▶ **Material provided**
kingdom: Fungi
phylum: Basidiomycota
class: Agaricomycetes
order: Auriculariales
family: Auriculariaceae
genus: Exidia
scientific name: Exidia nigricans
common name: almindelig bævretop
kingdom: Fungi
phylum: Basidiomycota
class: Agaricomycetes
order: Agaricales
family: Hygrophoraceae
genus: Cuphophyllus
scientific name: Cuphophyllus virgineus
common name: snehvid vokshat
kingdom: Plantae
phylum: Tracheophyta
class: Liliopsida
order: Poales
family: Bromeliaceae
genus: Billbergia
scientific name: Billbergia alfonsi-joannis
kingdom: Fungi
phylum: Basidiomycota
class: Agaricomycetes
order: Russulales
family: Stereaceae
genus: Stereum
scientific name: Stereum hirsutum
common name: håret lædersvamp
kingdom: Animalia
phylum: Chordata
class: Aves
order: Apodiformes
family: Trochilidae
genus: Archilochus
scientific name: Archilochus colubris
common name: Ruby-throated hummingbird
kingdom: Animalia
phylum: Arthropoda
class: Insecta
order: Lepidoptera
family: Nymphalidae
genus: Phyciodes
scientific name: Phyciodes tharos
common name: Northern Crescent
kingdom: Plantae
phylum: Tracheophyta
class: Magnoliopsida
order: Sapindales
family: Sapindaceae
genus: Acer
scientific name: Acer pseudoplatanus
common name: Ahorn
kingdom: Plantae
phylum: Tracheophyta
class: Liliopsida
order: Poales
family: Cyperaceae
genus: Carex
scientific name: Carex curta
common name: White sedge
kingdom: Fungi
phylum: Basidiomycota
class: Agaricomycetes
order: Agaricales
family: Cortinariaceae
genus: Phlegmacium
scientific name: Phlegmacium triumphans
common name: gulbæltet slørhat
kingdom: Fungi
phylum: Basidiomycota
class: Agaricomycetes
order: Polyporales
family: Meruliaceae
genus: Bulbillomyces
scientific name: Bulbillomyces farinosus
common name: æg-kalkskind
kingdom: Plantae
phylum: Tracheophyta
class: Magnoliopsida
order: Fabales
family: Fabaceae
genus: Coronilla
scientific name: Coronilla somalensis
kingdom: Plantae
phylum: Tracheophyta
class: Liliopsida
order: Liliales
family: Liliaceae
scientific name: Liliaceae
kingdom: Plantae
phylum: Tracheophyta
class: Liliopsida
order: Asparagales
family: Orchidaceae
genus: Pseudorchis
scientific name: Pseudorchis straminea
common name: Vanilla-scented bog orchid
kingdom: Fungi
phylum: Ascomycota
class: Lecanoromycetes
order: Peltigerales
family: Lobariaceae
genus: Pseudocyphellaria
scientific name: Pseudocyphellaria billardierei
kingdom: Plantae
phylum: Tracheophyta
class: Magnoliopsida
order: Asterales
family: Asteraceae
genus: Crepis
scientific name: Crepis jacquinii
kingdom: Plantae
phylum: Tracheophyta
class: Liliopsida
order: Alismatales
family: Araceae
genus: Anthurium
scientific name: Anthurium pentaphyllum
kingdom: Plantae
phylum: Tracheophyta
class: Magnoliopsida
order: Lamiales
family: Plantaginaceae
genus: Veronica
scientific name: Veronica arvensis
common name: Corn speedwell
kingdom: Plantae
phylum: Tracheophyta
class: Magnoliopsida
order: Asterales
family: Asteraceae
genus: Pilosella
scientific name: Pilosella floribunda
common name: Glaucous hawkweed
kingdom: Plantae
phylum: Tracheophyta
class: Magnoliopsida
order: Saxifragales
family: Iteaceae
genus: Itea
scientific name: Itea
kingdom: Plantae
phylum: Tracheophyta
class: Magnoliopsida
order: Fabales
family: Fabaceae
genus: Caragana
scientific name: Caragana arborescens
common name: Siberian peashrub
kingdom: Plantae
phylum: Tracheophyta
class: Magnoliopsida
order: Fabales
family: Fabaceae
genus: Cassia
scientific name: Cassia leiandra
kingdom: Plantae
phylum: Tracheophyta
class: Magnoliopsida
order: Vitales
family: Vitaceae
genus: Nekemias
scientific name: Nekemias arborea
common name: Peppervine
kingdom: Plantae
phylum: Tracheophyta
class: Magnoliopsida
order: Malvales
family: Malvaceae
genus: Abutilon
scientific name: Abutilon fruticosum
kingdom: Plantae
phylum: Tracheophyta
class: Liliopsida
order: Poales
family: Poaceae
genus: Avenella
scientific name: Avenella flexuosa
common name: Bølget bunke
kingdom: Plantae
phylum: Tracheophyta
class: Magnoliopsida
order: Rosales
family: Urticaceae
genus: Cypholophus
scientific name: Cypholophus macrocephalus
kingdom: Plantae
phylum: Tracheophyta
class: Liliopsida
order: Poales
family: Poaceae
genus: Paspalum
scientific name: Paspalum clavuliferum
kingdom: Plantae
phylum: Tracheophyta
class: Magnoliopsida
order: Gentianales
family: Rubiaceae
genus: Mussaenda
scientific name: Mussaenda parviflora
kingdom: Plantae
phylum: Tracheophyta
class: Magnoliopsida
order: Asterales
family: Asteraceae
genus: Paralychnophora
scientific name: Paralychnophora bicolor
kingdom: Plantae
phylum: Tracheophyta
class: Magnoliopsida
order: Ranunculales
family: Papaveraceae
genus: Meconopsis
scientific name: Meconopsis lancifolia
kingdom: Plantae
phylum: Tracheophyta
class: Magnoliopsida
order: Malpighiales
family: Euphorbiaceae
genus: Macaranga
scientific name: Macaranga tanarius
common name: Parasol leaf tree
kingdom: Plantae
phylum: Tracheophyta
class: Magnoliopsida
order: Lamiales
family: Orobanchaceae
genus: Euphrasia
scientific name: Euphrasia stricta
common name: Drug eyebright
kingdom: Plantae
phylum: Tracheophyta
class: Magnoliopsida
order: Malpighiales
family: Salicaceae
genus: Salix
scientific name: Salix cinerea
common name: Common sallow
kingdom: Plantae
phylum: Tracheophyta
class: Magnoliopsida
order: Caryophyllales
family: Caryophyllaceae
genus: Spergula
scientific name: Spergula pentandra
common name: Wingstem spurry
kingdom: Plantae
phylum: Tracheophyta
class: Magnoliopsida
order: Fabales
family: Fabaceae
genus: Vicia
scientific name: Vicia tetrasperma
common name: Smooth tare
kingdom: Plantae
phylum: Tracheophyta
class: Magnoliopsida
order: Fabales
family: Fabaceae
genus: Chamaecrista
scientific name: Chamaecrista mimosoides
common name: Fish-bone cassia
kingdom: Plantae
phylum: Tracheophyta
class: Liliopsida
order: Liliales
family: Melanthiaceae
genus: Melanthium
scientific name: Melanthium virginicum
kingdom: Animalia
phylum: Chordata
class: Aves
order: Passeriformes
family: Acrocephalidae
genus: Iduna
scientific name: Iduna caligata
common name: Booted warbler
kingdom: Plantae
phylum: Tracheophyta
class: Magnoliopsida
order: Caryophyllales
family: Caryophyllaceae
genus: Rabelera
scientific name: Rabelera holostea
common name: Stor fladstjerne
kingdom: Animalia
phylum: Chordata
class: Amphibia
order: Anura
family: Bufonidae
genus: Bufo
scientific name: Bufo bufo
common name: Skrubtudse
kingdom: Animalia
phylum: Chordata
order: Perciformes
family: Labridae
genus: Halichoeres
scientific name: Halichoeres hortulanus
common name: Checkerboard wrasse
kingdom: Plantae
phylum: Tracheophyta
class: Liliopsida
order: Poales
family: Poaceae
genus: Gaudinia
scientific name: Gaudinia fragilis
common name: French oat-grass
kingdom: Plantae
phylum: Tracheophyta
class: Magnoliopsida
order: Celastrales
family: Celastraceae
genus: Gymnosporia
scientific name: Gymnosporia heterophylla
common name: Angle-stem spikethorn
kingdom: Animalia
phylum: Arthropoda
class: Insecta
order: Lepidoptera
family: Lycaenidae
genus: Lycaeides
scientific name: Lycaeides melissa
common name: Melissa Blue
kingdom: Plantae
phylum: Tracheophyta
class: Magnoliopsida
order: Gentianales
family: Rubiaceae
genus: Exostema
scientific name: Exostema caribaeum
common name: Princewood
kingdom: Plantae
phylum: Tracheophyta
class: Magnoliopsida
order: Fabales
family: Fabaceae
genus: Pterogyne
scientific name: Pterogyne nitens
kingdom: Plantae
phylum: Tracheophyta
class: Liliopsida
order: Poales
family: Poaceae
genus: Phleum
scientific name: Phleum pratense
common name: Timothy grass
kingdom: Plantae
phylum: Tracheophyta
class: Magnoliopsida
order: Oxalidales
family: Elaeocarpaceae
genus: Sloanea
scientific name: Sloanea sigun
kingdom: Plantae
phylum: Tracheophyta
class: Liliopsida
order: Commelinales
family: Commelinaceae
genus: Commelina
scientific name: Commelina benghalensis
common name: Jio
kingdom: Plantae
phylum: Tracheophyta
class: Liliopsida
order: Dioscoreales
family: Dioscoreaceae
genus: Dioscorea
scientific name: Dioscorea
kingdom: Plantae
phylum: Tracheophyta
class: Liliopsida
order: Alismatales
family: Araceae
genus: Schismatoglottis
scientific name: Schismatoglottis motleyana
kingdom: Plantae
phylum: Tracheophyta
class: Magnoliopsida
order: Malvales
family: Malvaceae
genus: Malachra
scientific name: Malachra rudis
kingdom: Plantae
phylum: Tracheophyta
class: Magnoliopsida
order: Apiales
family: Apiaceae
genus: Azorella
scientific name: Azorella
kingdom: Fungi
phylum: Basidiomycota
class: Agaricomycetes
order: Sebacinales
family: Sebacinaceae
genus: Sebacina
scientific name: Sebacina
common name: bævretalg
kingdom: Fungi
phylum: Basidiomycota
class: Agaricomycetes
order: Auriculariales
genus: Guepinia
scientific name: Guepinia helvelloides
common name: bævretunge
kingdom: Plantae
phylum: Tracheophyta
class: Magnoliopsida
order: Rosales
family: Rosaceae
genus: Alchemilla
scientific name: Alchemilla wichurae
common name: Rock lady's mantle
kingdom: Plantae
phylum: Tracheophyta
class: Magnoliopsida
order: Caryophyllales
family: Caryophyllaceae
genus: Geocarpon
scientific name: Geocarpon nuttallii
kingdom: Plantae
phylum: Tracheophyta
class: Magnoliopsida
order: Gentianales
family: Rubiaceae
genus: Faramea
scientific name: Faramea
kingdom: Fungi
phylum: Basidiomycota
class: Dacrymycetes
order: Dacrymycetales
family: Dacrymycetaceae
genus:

▶ **Objective**
Transcribe the lines of the records between the line holding "scientific name: Sloanea sigun" and the line holding "genus: Dioscorea", inclusive.

▶ **Task output**
scientific name: Sloanea sigun
kingdom: Plantae
phylum: Tracheophyta
class: Liliopsida
order: Commelinales
family: Commelinaceae
genus: Commelina
scientific name: Commelina benghalensis
common name: Jio
kingdom: Plantae
phylum: Tracheophyta
class: Liliopsida
order: Dioscoreales
family: Dioscoreaceae
genus: Dioscorea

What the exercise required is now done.